#### EXERCISE:
How many lines of these entries hold the string "PATH"? Reply with the number alone.

#### PROVIDED MATERIAL:
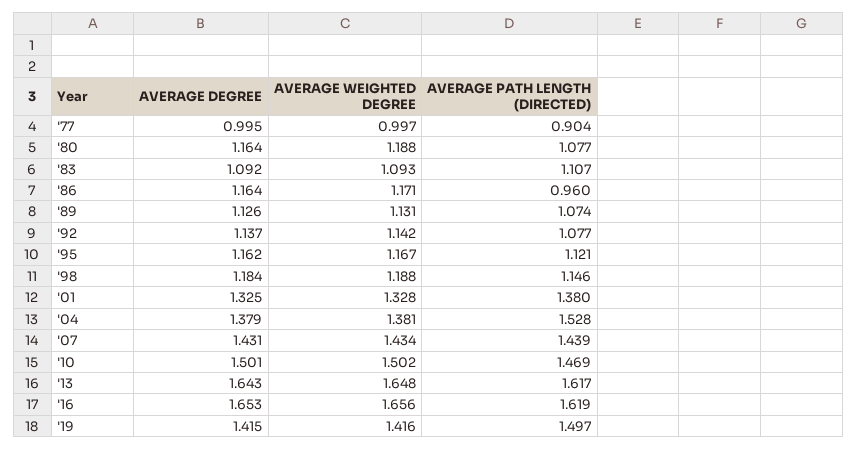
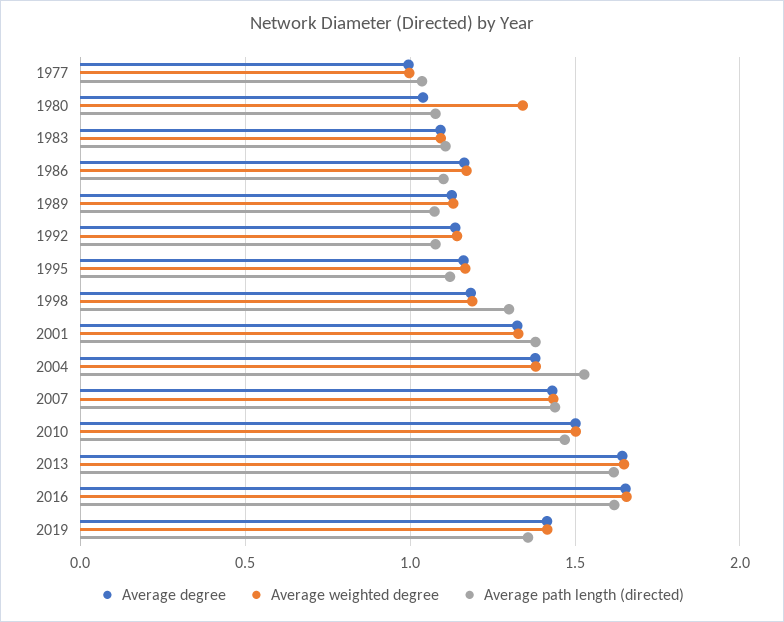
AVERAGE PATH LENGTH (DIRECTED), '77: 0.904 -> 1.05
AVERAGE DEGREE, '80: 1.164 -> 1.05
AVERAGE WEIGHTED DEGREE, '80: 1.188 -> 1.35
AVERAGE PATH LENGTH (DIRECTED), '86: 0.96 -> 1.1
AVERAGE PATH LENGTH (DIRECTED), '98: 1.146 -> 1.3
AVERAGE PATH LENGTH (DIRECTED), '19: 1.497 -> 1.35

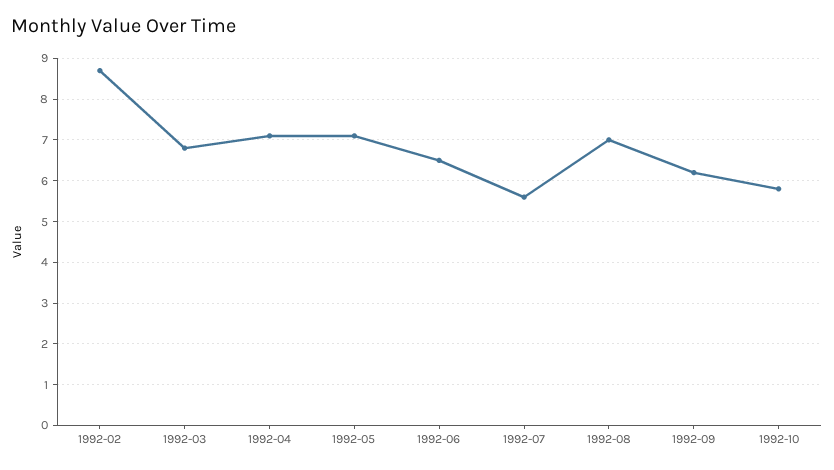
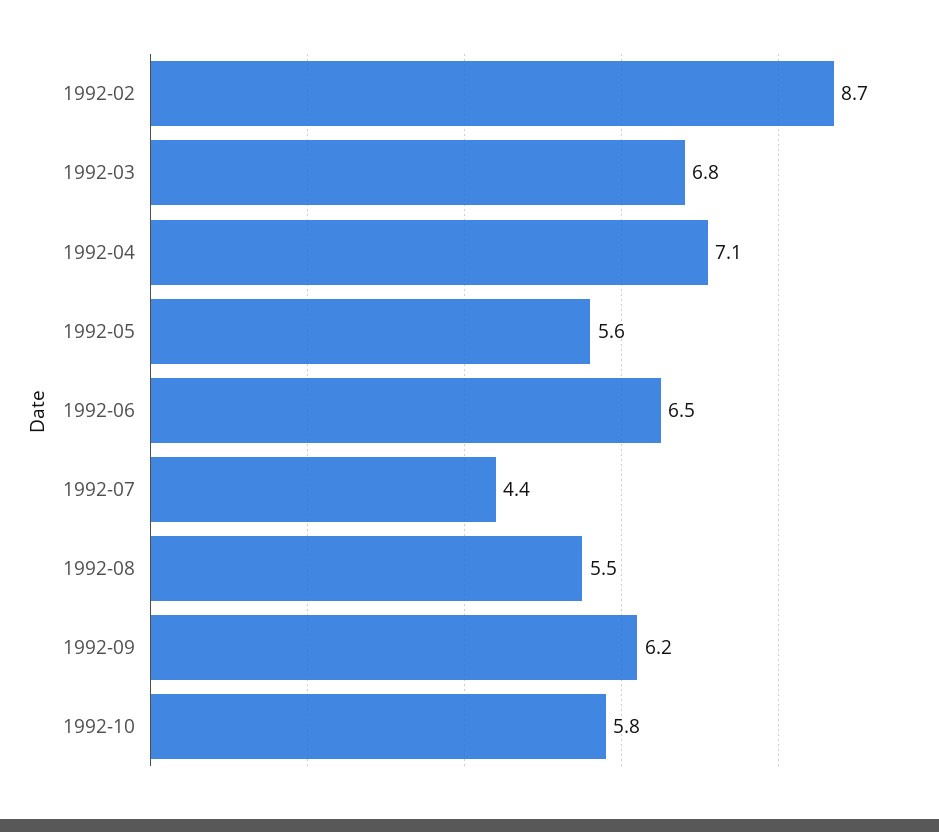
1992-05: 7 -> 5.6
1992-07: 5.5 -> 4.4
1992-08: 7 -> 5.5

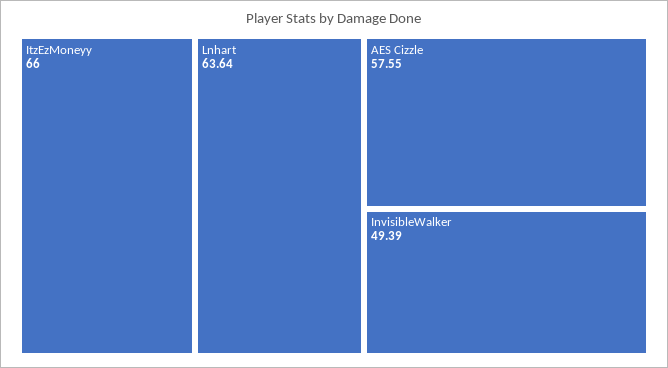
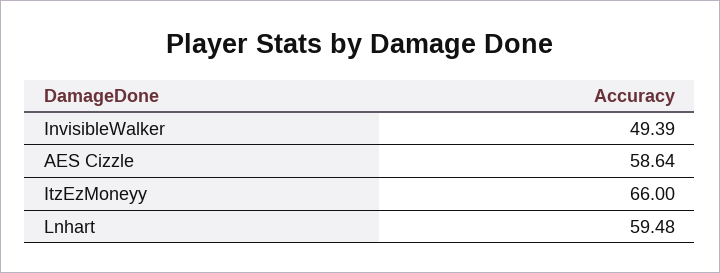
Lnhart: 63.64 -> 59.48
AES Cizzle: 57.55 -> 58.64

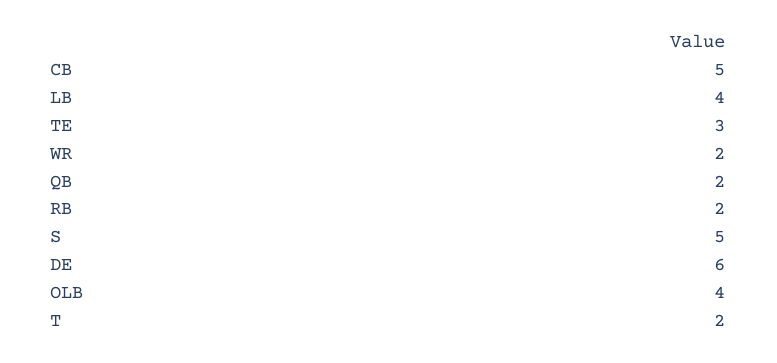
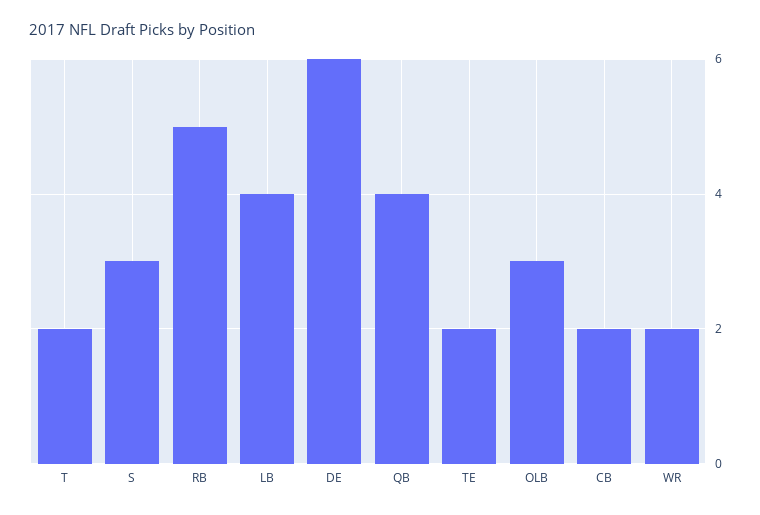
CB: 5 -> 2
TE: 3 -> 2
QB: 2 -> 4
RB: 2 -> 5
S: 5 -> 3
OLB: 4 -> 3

--

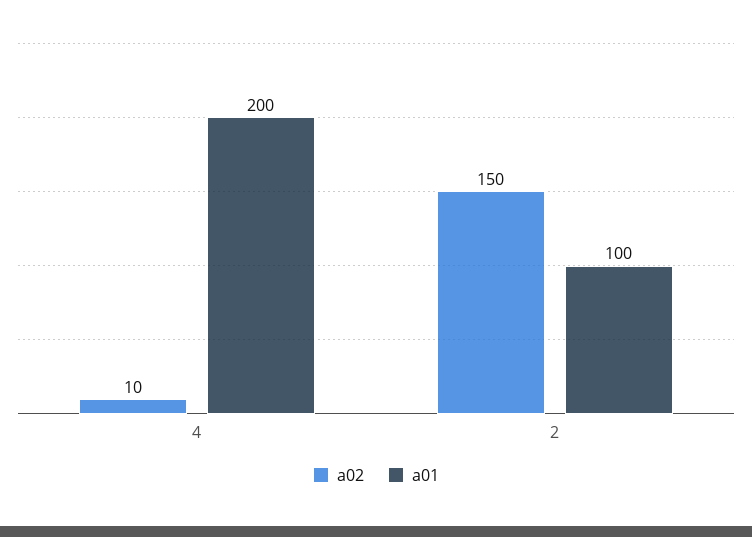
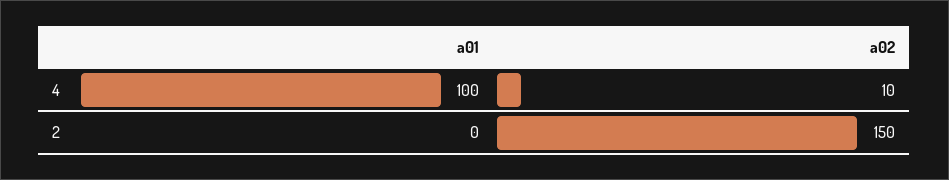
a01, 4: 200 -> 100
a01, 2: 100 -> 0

#### WRITTEN ANSWER:
4